** Opening DATASET CONTENT block **

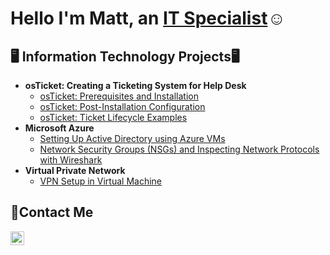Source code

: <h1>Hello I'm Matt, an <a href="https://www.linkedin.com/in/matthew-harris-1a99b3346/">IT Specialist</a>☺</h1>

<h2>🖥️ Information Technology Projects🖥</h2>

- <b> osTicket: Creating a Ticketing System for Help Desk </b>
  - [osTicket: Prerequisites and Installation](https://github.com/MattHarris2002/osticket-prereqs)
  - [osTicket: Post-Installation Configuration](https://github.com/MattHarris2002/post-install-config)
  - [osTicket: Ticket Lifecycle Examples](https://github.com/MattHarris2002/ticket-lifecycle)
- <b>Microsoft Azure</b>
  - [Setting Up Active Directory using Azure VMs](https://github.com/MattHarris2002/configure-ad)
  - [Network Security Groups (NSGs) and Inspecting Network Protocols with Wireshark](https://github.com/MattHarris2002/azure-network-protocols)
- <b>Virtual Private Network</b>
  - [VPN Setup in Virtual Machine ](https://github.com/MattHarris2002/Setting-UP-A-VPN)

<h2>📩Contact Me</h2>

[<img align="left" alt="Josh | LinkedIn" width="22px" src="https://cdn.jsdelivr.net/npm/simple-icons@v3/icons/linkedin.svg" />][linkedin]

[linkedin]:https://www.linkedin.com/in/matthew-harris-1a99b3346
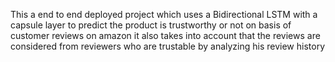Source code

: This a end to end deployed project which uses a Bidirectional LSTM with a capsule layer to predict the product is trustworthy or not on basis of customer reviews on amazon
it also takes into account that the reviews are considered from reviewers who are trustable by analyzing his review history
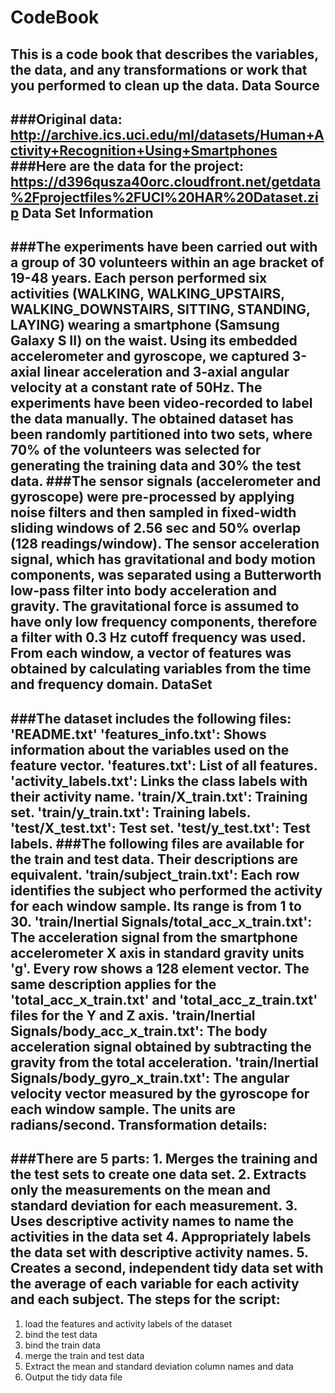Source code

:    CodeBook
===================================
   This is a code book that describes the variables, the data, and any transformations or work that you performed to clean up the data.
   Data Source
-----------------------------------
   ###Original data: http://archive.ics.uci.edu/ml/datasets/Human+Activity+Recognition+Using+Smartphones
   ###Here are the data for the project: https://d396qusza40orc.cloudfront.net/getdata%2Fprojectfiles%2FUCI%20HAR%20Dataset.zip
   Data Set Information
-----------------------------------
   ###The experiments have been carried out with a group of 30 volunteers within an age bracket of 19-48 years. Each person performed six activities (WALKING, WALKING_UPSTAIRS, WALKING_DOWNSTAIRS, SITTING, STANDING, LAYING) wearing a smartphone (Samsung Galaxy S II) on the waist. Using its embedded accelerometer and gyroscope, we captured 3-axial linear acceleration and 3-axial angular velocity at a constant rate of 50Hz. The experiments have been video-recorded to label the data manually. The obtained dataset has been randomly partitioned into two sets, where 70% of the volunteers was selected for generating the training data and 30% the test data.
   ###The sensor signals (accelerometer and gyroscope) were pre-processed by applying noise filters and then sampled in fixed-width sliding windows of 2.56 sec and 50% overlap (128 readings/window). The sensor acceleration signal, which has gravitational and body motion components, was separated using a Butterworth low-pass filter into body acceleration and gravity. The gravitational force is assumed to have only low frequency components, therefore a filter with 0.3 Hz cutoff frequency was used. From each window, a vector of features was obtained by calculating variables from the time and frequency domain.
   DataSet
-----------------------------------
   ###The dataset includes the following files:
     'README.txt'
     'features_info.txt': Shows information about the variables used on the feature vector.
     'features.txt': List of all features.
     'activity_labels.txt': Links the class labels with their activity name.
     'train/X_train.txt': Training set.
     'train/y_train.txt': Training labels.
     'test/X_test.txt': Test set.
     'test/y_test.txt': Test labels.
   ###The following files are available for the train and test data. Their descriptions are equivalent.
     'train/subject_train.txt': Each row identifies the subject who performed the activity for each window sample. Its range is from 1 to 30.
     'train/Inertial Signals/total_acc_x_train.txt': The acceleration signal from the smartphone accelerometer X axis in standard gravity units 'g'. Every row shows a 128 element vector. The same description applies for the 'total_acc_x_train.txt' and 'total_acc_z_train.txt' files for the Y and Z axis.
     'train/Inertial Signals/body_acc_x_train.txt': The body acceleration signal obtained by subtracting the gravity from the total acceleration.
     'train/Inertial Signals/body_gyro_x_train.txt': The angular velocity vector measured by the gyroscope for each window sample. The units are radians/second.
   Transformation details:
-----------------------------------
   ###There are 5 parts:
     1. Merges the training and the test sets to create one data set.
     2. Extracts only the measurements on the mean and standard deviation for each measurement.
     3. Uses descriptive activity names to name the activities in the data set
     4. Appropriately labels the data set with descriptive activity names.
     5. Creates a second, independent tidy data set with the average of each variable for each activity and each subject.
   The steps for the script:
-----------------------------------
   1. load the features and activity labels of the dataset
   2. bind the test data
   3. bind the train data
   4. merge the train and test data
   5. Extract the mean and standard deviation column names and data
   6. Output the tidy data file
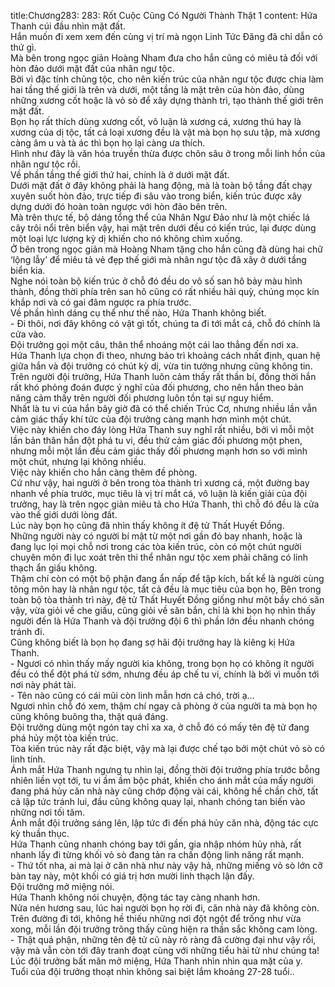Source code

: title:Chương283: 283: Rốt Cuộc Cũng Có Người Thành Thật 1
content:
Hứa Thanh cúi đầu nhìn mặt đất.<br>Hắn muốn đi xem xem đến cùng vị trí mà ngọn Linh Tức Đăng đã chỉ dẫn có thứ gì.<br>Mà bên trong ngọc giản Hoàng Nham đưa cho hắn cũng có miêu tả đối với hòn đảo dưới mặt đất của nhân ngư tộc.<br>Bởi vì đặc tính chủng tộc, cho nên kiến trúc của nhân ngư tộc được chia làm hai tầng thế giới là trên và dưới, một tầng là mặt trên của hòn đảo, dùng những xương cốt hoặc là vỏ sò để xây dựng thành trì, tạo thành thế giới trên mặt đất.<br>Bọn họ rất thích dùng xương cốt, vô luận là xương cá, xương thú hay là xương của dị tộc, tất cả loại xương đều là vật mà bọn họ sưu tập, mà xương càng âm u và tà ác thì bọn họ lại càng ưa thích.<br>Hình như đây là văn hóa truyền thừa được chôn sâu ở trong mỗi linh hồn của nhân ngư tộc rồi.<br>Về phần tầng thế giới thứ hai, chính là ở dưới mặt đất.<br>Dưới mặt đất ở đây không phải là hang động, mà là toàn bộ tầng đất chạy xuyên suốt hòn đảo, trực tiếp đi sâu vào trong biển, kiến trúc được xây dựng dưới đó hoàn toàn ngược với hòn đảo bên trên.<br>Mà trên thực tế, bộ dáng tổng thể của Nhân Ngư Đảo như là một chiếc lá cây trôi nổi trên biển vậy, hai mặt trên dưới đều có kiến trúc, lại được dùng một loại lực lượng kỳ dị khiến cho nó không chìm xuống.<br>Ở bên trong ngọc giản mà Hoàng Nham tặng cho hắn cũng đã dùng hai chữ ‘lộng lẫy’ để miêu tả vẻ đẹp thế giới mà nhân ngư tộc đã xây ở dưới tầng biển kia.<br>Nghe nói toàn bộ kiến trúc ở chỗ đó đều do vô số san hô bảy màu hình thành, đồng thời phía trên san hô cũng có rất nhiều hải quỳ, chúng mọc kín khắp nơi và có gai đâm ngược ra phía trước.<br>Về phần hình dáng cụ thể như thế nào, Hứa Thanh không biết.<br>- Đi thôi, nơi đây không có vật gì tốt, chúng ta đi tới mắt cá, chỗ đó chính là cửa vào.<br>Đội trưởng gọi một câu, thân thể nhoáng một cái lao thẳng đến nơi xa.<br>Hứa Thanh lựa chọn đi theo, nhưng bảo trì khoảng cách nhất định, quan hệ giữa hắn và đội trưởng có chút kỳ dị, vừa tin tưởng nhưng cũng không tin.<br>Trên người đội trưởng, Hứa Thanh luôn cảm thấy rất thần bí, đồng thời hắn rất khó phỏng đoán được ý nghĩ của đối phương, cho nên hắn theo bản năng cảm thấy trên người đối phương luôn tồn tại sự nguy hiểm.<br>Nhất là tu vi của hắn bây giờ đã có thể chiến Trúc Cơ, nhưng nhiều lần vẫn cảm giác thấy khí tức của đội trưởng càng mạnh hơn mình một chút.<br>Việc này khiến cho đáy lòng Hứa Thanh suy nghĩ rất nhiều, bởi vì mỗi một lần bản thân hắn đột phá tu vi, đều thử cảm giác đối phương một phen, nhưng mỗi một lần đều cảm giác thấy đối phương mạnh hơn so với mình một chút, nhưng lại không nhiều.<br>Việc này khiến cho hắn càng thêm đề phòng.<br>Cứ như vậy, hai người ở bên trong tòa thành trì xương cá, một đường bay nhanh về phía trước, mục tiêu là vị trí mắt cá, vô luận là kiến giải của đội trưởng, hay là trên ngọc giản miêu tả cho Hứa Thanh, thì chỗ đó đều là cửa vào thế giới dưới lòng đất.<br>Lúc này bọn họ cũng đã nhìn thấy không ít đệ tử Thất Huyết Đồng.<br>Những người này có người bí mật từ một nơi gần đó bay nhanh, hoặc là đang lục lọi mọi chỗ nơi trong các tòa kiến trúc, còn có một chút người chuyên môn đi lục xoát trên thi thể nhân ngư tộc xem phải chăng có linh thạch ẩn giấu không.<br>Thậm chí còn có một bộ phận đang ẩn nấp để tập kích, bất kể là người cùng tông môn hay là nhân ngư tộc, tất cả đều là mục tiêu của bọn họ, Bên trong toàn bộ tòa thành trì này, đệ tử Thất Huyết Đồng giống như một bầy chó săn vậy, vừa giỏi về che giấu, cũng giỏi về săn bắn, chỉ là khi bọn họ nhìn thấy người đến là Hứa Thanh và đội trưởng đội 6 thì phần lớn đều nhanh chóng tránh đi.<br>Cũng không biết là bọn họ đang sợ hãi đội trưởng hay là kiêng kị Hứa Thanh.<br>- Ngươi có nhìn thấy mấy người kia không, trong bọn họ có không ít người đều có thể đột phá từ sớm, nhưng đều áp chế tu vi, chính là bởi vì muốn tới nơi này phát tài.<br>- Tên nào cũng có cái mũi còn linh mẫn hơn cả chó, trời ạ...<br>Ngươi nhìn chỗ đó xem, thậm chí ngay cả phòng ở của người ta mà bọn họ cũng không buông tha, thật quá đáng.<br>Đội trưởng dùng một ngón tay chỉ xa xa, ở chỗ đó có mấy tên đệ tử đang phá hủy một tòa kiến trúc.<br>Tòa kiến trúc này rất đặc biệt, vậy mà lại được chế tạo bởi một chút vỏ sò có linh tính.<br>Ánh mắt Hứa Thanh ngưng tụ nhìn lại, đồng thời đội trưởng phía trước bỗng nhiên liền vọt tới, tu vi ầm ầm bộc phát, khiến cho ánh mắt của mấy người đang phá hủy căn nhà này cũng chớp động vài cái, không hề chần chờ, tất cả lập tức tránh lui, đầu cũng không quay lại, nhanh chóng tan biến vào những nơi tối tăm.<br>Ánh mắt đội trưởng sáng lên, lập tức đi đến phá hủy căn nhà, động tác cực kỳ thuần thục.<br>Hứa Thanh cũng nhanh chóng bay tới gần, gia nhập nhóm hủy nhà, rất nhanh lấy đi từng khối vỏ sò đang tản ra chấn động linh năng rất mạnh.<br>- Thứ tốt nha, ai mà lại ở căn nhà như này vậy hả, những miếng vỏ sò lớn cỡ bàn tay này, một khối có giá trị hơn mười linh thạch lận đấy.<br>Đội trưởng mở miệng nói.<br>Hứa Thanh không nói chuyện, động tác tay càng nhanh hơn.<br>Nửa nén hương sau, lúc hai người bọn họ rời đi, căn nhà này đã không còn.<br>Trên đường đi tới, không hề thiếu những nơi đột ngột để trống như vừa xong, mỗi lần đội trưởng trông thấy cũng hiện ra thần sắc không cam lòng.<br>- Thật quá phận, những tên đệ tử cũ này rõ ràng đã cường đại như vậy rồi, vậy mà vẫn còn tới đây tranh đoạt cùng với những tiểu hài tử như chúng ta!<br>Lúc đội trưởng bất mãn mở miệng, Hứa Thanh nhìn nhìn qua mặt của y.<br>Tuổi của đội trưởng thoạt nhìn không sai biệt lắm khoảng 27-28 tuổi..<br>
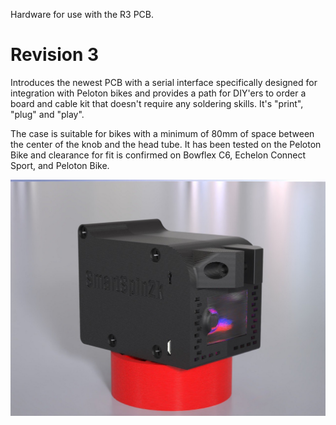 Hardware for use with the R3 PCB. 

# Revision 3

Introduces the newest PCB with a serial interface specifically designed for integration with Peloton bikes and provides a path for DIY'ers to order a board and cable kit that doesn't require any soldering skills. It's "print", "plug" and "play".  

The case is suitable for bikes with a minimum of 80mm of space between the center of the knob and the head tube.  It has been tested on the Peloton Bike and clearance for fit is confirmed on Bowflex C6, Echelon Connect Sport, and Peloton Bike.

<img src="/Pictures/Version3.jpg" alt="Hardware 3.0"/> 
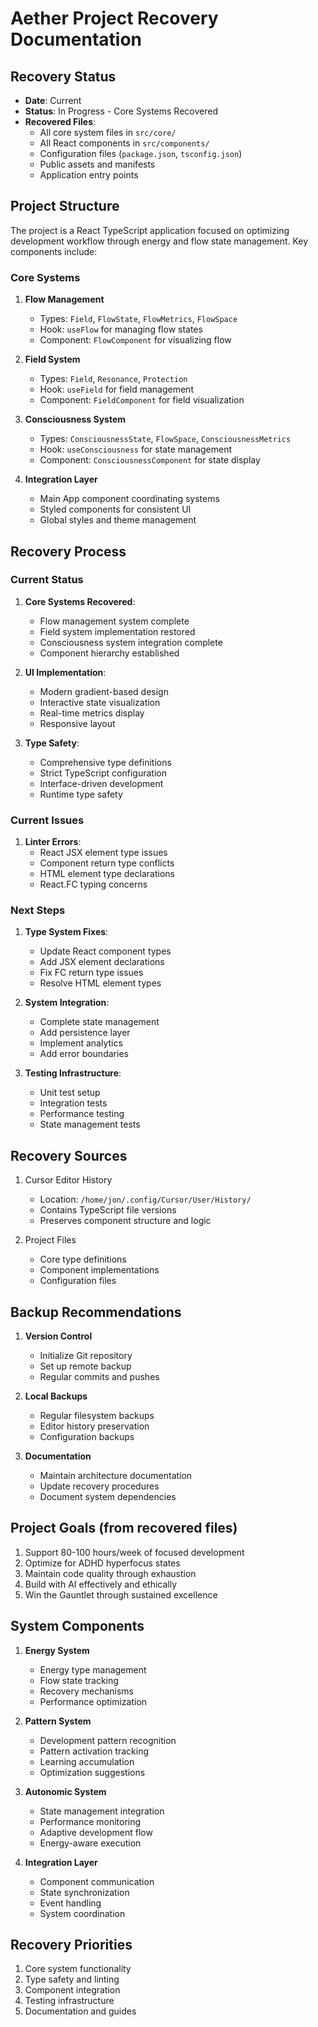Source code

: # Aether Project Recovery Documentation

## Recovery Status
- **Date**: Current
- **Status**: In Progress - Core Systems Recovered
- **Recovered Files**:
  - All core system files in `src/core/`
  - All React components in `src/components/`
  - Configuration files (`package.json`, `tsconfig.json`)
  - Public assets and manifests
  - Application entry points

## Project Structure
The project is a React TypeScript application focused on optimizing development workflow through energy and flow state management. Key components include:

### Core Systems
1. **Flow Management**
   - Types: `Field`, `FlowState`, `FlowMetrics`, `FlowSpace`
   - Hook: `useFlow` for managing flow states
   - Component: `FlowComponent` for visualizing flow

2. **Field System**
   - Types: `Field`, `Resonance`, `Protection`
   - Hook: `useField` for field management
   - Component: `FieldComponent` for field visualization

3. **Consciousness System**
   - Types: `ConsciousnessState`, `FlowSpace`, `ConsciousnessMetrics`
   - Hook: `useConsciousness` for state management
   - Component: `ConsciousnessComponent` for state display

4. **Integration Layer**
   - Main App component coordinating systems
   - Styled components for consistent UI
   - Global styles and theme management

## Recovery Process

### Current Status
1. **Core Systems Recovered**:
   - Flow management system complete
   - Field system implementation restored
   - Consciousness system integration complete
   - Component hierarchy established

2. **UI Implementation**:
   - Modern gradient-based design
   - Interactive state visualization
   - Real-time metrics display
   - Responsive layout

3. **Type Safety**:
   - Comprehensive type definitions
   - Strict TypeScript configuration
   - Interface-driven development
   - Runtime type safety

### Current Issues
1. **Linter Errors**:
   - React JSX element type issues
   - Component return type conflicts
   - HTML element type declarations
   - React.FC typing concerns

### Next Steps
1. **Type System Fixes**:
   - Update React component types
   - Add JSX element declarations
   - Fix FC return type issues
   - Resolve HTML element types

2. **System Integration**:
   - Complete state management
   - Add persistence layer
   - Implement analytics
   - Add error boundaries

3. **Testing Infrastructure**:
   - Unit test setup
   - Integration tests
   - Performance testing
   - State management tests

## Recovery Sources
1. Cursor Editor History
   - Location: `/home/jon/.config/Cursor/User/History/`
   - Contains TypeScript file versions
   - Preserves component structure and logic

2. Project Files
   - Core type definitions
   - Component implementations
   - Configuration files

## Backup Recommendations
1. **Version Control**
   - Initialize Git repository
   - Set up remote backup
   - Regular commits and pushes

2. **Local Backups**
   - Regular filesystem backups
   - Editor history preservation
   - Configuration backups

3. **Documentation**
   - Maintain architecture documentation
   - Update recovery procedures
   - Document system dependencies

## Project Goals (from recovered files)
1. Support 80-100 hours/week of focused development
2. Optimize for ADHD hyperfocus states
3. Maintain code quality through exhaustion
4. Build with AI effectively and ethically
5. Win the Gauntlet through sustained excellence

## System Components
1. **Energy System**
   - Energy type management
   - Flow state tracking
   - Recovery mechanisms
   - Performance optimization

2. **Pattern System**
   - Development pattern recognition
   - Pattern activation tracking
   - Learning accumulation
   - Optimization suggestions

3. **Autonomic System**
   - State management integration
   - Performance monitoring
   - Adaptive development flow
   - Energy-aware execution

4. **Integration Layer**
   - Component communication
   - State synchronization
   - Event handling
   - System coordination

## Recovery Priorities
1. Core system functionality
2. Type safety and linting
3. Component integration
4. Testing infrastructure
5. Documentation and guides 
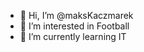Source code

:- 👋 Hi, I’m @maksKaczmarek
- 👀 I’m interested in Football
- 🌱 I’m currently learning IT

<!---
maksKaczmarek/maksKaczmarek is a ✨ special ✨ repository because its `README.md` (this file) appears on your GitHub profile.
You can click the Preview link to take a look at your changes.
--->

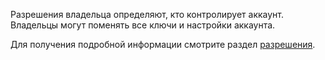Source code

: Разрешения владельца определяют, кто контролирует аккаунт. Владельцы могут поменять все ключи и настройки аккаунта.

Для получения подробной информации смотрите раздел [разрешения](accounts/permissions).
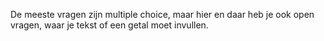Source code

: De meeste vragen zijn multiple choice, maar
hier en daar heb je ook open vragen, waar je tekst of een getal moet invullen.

** Closing DATASET CONTENT block **

> **WHAT THIS TASK INVOLVES**: Go over the data above and copy every line that has the word "Editor" in it.

> **TASK OUTPUT**:
1. Cursor Editor History
   - Editor history preservation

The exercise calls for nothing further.